Tuesday, August 1, 2017


On July 31 and August 1, CMS held its annual CLFS new code pricing meeting.
    CMS website here.  My earlier blog with an overview of the agenda, here.

An unofficial rapid transcript of both day one and day two is online in the cloud HERE.
     144 pages, 80,000 words.  This is a Word doc for readers to download and annotate.
     An alternate version as PDF is here.
     The CMS list of all codes to be discussed is here.

For video, CMS Youtube Links are here:
  • Monday July 31 morning session here.
  • Monday July 31 afternoon session here.
  • Tuesday August 1 morning session here.

More after the break.


While the CMS website says comments will be taken for "approximately one week," the Federal Register announcement (82 FR 27708, here) says "Written comments regarding the presentations must be received by August 11, 2017, at 5:00 pm EDT (10 days after the meeting.)"

Special Sections
In the transcript see:
  • Day One Morning (page 2)
  • Day One Afternoon (page 51)
    • Special Section on "Rarely Used Codes" (page 69)
    • AMA Presentation on PAMA implementation (page 70)
  • Day One PAMA Advisors Panel Begins (page 72)
  • Day Two PAMA Advisors Panel Morning (page 93)
    • Discussion of PLA code pricing (page 95)
    • NILA on Chemistry Panel Policy under PAMA Statute (page 132)
    • CMS Dr Chen on NCD for Hepatitis and New Screening Code (page 136)
    • ACLA on Chemistry Panel Policy under PAMA Statute (page 141)
Rarely Used Codes.  CMS proposed that perhaps rarely used codes or codes with no PAMA data could be dropped from the CMS fee schedule, to avoid difficulties such as the need to re-gapfill or re-crosswalk such codes every 3 years, by the dozens.

New 2017 Codes with 2016 Crosswalks.  See last pages of agenda, here.   CMS also proposed that codes first used in January 2017, crosswalked in the summer 2016 meeting to codes active in 1H2016, be crosswalked under PAMA in 2018 to the changed prices of those 2016 codes that they were crosswalked to.  The other option would be to leave the codes at today's dollar values of their 2016 crosswalks without further updating until the next round of PAMA.

PAMA Torpedoes Legacy Chem Panel Rules.  NILA and ACLA commented that existing chemistry panel pricing is over-ridden by PAMA statute.  CMS nonetheless asked its advisory panel to review several options through which the agency could continue its ad hoc panel pricing rules once PAMA is implemented.  About $700M per year flows through the chemistry panel codes, and they have idiosyncratic pricing rules.

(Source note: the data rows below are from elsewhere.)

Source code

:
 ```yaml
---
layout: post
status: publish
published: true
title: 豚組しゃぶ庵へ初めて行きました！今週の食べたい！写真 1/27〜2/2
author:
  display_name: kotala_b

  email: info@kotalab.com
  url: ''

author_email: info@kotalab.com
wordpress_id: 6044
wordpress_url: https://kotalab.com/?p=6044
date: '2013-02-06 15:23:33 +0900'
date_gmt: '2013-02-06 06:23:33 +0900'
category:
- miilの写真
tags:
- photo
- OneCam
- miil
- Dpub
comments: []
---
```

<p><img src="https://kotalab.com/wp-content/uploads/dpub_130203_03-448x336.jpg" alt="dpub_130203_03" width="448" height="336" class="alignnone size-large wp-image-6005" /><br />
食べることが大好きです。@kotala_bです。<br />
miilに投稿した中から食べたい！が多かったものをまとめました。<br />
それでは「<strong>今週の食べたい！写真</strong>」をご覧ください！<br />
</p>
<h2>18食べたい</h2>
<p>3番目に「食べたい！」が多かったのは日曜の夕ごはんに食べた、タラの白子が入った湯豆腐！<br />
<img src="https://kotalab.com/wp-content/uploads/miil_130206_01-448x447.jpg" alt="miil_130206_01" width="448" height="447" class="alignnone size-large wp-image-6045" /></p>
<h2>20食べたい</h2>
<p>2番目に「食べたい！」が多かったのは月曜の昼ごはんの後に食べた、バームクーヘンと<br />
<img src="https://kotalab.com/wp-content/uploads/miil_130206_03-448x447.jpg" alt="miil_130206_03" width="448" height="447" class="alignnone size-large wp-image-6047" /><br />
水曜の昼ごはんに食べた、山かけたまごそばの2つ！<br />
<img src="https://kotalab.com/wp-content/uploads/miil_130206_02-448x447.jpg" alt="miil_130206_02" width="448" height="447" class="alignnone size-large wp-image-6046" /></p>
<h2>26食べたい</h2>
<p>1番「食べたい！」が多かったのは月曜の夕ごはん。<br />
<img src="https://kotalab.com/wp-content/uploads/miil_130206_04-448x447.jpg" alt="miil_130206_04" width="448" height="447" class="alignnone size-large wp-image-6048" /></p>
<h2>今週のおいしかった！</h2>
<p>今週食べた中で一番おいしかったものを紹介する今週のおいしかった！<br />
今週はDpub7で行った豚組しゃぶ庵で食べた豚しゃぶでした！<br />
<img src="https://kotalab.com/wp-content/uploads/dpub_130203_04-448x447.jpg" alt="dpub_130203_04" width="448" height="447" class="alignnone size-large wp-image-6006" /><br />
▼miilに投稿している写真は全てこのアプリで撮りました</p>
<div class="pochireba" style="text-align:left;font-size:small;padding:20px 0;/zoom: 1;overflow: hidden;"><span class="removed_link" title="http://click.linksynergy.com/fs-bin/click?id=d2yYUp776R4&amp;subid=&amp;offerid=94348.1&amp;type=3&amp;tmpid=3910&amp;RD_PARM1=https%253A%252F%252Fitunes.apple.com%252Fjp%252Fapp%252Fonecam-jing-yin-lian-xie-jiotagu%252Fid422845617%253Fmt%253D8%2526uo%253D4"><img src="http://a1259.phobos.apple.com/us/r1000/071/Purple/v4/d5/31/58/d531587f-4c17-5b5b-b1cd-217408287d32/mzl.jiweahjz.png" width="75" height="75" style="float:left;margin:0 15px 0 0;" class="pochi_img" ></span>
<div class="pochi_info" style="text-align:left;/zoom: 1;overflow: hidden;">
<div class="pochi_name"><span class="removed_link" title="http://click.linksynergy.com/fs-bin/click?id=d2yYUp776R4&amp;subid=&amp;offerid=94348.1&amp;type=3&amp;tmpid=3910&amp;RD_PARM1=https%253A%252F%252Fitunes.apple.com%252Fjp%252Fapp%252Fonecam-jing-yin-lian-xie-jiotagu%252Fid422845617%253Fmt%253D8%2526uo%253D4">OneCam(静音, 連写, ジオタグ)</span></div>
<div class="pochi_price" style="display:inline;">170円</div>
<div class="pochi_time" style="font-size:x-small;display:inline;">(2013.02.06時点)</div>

NCD for G Code G0499 Confuses Panel and CMS.  Panelists were confused by a lengthy, multi component G code, G0499, proposed by CMS to implement a high risk screening benefit for hepatitis B.  This code was introduced in 9/2016, per a HCPCS website (here).  More CMS info on this code here.   This transmittal MM9859 says it will be contractor priced to 1/1/2018.  It looks like CMS may have updated G0499 on the fly with more test details, but created more confusion in doing so. Press release here, NCD here.  People have complained that the USPSTF publishes preventive services guidance that is not easily converted into coding and coverage decisions.  This appears to be a CMS NCD that is hard to convert into a coding and pricing decision.

PLA Codes.  17 PLA codes were discussed at the meeting, including those approved by the AMA in June for active use as of August 1.  In addition, in mid August, AMA released a public agenda for 8 more PLA codes, bringing the tally to about 25.   Putting both lists together, I informally tally 5 as related to drug testing, 7 as MAAA tests, 4 as novel NGS panels, 4 as unique genetic tests (other than NGS panels) and 3 as what I would call replica tests that seem very close to an existing genetic test (e.g. a PLA code for JAK2 testing.  There is a gray border between "unique" local genetic tests and "replica" genetic tests, so you might view those 7 together).

By my tally, 3 of the 25 PLA's are in the field of infectious disease.  Three relate to FDA approved IVDs (Overa and Oncomine TargetDx and LeukoStrat.)  Of those 17 PLA codes voted on by the CMS CDLT Advisory Panel, most had 7-10 recommendations for gapfill.  Some had presentations by their sponsors and data to assist the panel in price level decision-making, and others had none.